Well, AH did indeed write a letter to his friend Governor John Jay in 1800 suggesting that the old (Federalist dominated) legislature elect NY State's Electors rather than the incoming (Republican majority) legislature. Jay, to his credit, ignored this rather lame brained idea and AH let the matter drop (not very Napoleonic).
Adams ignored AH's advice and sent a peace commission to France, disbanded the New Army and sacked AH's fiends in the cabinet, Timothy Pickering and James McHenry, and AH immediately marched on Philadelphia with his New Army to remove Adams from office and make himself Dictator. Um, no.

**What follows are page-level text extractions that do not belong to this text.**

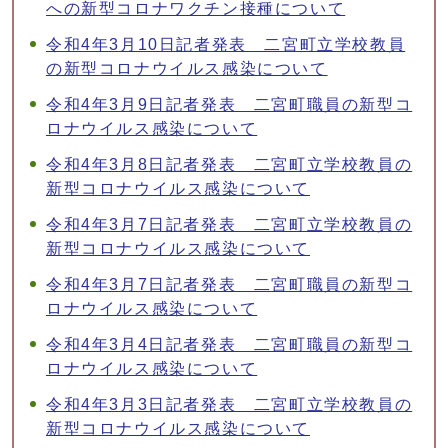
への新型コロナワクチン接種について
令和4年3月10日記者発表 二宮町立学校教員
の新型コロナウイルス感染について
令和4年3月9日記者発表 二宮町職員の新型コ
ロナウイルス感染について
令和4年3月8日記者発表 二宮町立学校教員の
新型コロナウイルス感染について
令和4年3月7日記者発表 二宮町立学校教員の
新型コロナウイルス感染について
令和4年3月7日記者発表 二宮町職員の新型コ
ロナウイルス感染について
令和4年3月4日記者発表 二宮町職員の新型コ
ロナウイルス感染について
令和4年3月3日記者発表 二宮町立学校教員の
新型コロナウイルス感染について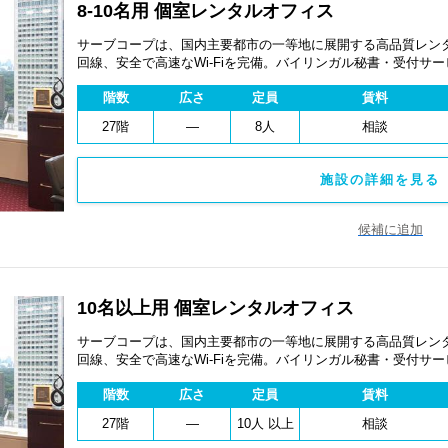
8-10名用 個室レンタルオフィス
サーブコープは、国内主要都市の一等地に展開する高品質レンタ
回線、安全で高速なWi-Fiを完備。バイリンガル秘書・受付サ
費用を抑え、会議室やコワーキングスペースも利用可能。最短
階数
広さ
定員
賃料
ます。
27階
―
8人
相談
施設の詳細を見る 
候補に追加
10名以上用 個室レンタルオフィス
サーブコープは、国内主要都市の一等地に展開する高品質レンタ
回線、安全で高速なWi-Fiを完備。バイリンガル秘書・受付サ
費用を抑え、会議室やコワーキングスペースも利用可能。最短
階数
広さ
定員
賃料
ます。
27階
―
10人 以上
相談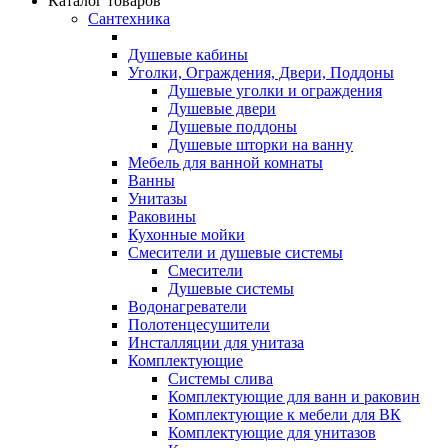
Каталог товаров
Сантехника
Душевые кабины
Уголки, Ограждения, Двери, Поддоны
Душевые уголки и ограждения
Душевые двери
Душевые поддоны
Душевые шторки на ванну
Мебель для ванной комнаты
Ванны
Унитазы
Раковины
Кухонные мойки
Смесители и душевые системы
Смесители
Душевые системы
Водонагреватели
Полотенцесушители
Инсталляции для унитаза
Комплектующие
Системы слива
Комплектующие для ванн и раковин
Комплектующие к мебели для ВК
Комплектующие для унитазов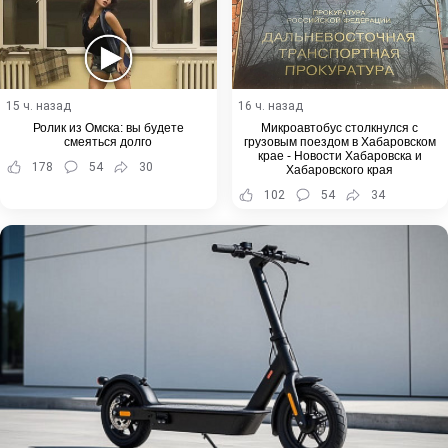
15 ч. назад
16 ч. назад
Ролик из Омска: вы будете
Микроавтобус столкнулся с
смеяться долго
грузовым поездом в Хабаровском
крае - Новости Хабаровска и
178
54
30
Хабаровского края
102
54
34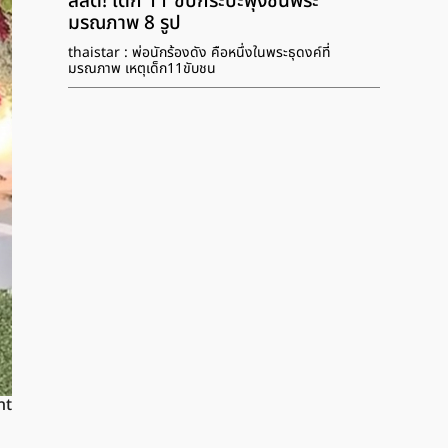
สลด! เด็ก 11 ขับกระบะพุ่งชนพระ
มรณภาพ 8 รูป
thaistar : พ่อนักร้องดัง คือหนึ่งในพระธุดงค์ที่
มรณภาพ เหตุเด็ก11ขับชน
nt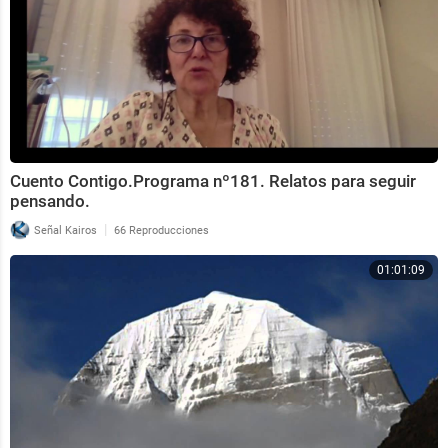
Cuento Contigo.Programa nº181. Relatos para seguir
pensando.
|
Señal Kairos
66 Reproducciones
01:01:09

He went back to New York and resumed the practice of law, but he did write a really, really nasty letter to his friends about what an idiot Adams was which was later printed as a pamphlet and which had the dual effect of helping to defeat Admas and show what a poor politician AH was (again, not very Napoleonic).
Finally, during the election crisis of 1801, AH not only failed to support the Federalist's hare brained attempts to either elect a temporary President or elect Hamilton's acquitance and frequent co-counsel, Aaron Burr (who let it be known that he would support many Federalist policies) and instead supported his arch enemy TJ for the simple reason that he thought he would be a better President than the untrustworthy Burr (not very Napoleonic).
AH certainly said and wrote some silly things, but no sillier than TJ who wrote about the tree of liberty needing to be watered by the blood of patriots and the West splitting off into a separate nation, but that was OK because it would still be governed by American principles.
I am afraid if you are looking for an American Napoleon or an American Caesar, AH just does not fit the bill. For a glory hunting militarist, he was just too much of a Wall Street lawyer and bad politician to enslave America.